Researchers from Kobe University and Osaka University have successfully developed artificial intelligence technology that can extract hidden equations of motion from regular observational data and create a model that adheres to physical laws. Associate Professor YAGUCHI Takaharu and Ph.D. student CHEN Yuhan (Graduate School of System Informatics, Kobe University) were part of the research team, as was Associate Professor MATSUBARA Takashi (Graduate School of Engineering Science, Osaka University).
These findings were made public at the Thirty-fifth Conference on Neural Information Processing Systems (NeurIPS2021), a meeting on artificial intelligence technologies. This study was chosen as one of the top 3% for the spotlight category.
Main Points –
- Using artificial intelligence to model (formulize) physical phenomena could result in extremely precise, high-speed simulations.
- In current artificial intelligence methods, transformed data that fits the equation of motion is required. As a result, applying artificial intelligence to actual observational data for which the equations of motion are unknown is difficult.
- The research team used geometry to create artificial intelligence capable of detecting the hidden equation of motion in observational data (regardless of format) and modeling it accordingly.
- In the future, it may be possible to discover the hidden physical laws behind phenomena that that had previously been considered to be incompatible with Newton’s Laws, such as ecosystem changes.
- This will enable us to carry out investigations and simulations related to these phenomena using the laws of physics, which could reveal previously unknown properties.
Predictions of physical phenomena are typically made using supercomputer simulations. These simulations employ mathematical models based on physical laws; however, if the model is not highly reliable, the results will be unreliable as well. As a result, developing a method for producing highly reliable models from observational data of phenomena is critical. Furthermore, the range of physics applications has expanded beyond our predictions in recent years, and it has been demonstrated that Newton’s Laws can be applied to other aspects, such as part of a model to show ecosystem changes. However, for many cases, a concrete equation of motion has yet to be discovered.
Research Methodology
This study devised a method for discovering novel equations of motion in observational data for phenomena to which Newton’s Laws can be applied. Previously, research into determining equations of motion from data had been conducted; however, the prior method required the data to be in the appropriate format to fit its assumed special form of the equation of motion.
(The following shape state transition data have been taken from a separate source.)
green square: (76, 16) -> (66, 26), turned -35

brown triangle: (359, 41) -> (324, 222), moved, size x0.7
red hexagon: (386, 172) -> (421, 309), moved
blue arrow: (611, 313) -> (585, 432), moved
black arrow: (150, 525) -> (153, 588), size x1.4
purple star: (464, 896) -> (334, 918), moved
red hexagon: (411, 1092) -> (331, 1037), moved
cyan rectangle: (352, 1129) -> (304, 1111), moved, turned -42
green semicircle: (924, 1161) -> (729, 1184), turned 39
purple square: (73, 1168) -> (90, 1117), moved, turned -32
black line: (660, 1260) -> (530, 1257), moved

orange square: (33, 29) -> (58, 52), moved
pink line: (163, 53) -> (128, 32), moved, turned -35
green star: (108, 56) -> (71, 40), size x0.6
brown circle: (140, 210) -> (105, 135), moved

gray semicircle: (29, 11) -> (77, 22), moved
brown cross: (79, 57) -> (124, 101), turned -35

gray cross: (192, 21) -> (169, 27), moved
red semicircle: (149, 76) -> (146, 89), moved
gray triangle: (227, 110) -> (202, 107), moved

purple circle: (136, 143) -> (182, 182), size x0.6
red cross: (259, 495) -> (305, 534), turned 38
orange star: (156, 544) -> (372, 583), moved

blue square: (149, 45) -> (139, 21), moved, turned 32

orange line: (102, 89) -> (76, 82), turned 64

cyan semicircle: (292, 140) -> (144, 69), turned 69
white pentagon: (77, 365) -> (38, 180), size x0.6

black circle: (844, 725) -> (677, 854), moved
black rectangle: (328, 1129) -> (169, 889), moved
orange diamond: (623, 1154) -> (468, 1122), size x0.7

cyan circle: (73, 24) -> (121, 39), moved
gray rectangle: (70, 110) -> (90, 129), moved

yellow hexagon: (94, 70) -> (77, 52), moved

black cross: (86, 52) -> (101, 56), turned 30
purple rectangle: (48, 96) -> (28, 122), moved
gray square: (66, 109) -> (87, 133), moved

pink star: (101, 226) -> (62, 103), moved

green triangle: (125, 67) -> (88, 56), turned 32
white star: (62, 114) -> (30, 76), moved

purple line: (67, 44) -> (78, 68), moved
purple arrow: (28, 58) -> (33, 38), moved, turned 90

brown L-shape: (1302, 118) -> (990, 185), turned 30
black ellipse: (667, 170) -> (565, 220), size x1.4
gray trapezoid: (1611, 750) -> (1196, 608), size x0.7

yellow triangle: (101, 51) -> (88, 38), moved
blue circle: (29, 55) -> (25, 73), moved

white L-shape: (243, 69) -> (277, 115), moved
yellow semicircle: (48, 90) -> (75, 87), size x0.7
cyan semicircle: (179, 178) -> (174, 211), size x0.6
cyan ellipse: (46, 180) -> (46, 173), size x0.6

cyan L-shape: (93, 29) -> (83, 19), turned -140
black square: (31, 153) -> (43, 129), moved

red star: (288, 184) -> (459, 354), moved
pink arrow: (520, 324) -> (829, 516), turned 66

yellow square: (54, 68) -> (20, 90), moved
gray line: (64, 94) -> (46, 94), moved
However, there are many cases in practice where it is unclear which data format should be used, making it difficult to apply realistic data.
In response, the researchers reasoned that the appropriate transformation of observational data is analogous to coordinate transformation in geometry, thus resolving the issue by applying the geometric idea of coordinate transformation invariance found in physics. This necessitates illuminating the unknown geometric properties underlying phenomena. The research team was later successful in developing AI that can detect these geometric properties in data. If equations of motion can be extracted from data, these equations can be used to create physical-law-compliant models and simulations.
Further Developments
Physics simulations are used in a variety of fields, such as weather forecasting, drug discovery, building analyses, and car design, but they typically necessitate extensive calculations. However, if AI can learn from data of specific phenomena and build small-scale models using the proposed method, it will simplify and speed up calculations that adhere to physical laws. This will help the development of the aforementioned fields.
Furthermore, we can apply this method to aspects that appear to be unrelated to physics at first glance. If equations of motion can be extracted in such cases, it will be possible to conduct physics knowledge-based investigations and simulations on phenomena that were previously thought to be impossible to explain using physics. For example, it might be possible to uncover a hidden equation of motion in animal population data that demonstrates the change in the number of individuals. This could be used to investigate ecosystem sustainability by applying the appropriate physical laws (eg. the law of conservation of energy, etc.).